Skin mucus is known for being the first physical and immunological barrier in fish. Skin mucus is composed by a wide range of proteins, like glycoproteins, structural proteins, metabolic proteins and immune related protein-components. Likewise, proteome changes in Atlantic salmon (Salmo salar) have been observed due to sea lice infections, demonstrating the importance of protein-immune defenses against ectoparasite infections. Nowadays, greater amberjack (Seriola dumerili) pass-through a biosanitary bottleneck on its on-growing period related with monogenean ectoparasites, which could cause a 90% of mortality (Ogawa et al.,1998). For that reason, this study aimed to compare skin mucus proteome of non-infected and experimentally infected greater amberjack juveniles with Neobenedenia girellae, as well as to characterize proteases of this skin mucus. Thirty greater amberjack juveniles of 150 ±12 g were randomly distributed in 3 cylindroconical tanks of 500 liters. After 10 days of acclimation, skin mucus of non-infected fish was obtained, pooled and immediately freeze in liquid nitrogen. Cohabitation with N.girellae was conducted with 3 previously infected fish stored in cages for 15 days, when all the experimental fish were infected, skin mucus was sampled. The integrative proteomic approach was conducted using a label-free procedure as LC-MS/MS with a 2-DE-PMF-MS/MS. Protease activity was conducted using azocasein hydrolysis assay, while protease characterization was determined combining azocasein hydrolysis with inhibitors of metalloproteases and serine proteases.
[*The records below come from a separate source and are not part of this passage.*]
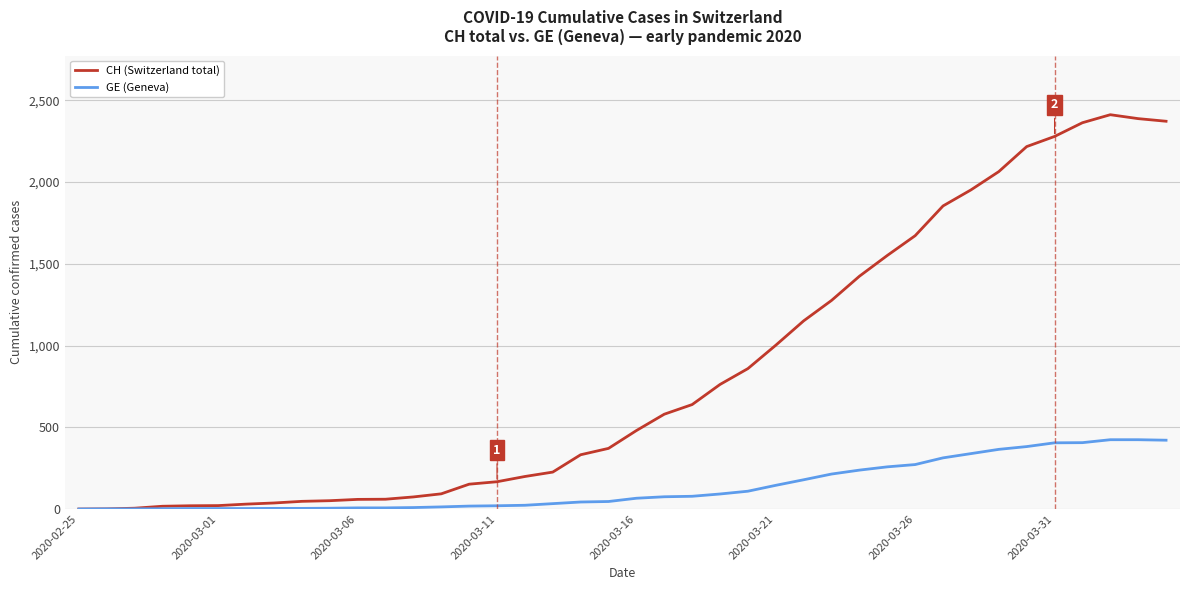

List the series in order of their overall mean, highest first.

CH (Switzerland total), GE (Geneva)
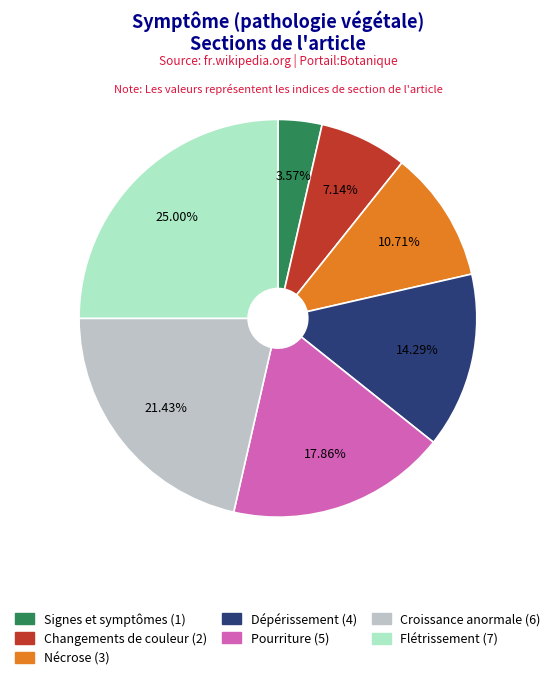

To the nearest percent, what portion does Dépérissement represent?

14%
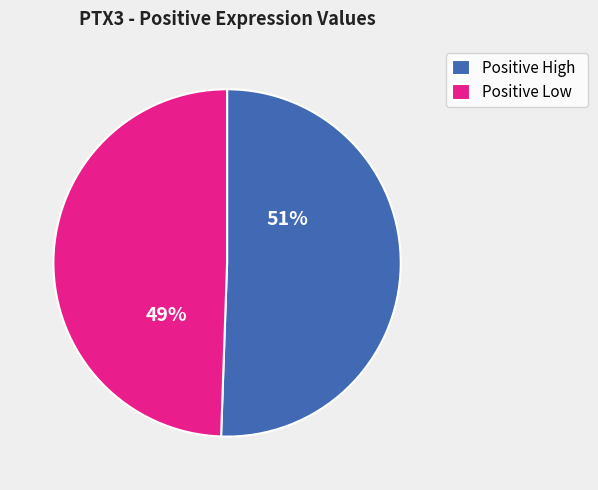

Is there any slice that represents more than half of the pie?

Yes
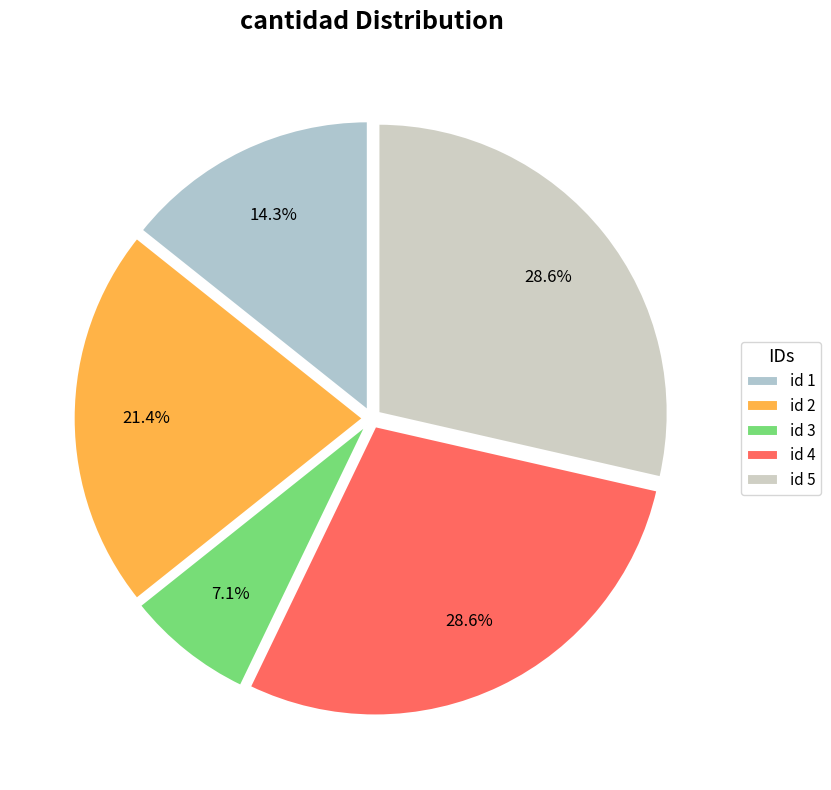

To the nearest percent, what is the average slice percentage?

20%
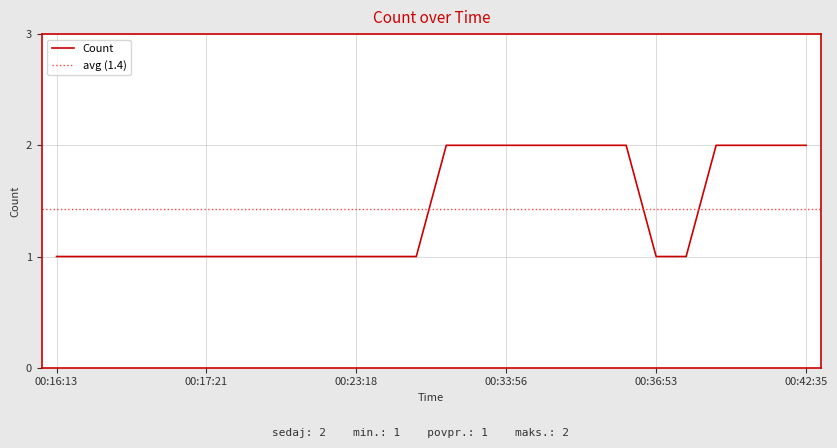

How many lines are shown in the chart?

1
Results obtained with LC-MS/MS showed the first microbiota analyses in greater amberjack skin mucus, were the most abundant species belonged to gamma-proteobacteria group, and infected and non-infected fish bacterial presence only differed in 6 genus of bacteria.2-DE-PMF-MS/MS analyses showed differences in proteome profile at a qualitative level. Proteins of p/ 5 and molecular weight ranging between 36-66 KD, typically identified as structure proteins, were clearly affected by degradation for N.girellae infected fish. Protease activity analysis showed no difference among infected and non-infected fish, however proteases populations differed in metalloproteases and serine proteases when comparing infected and noninfected fish.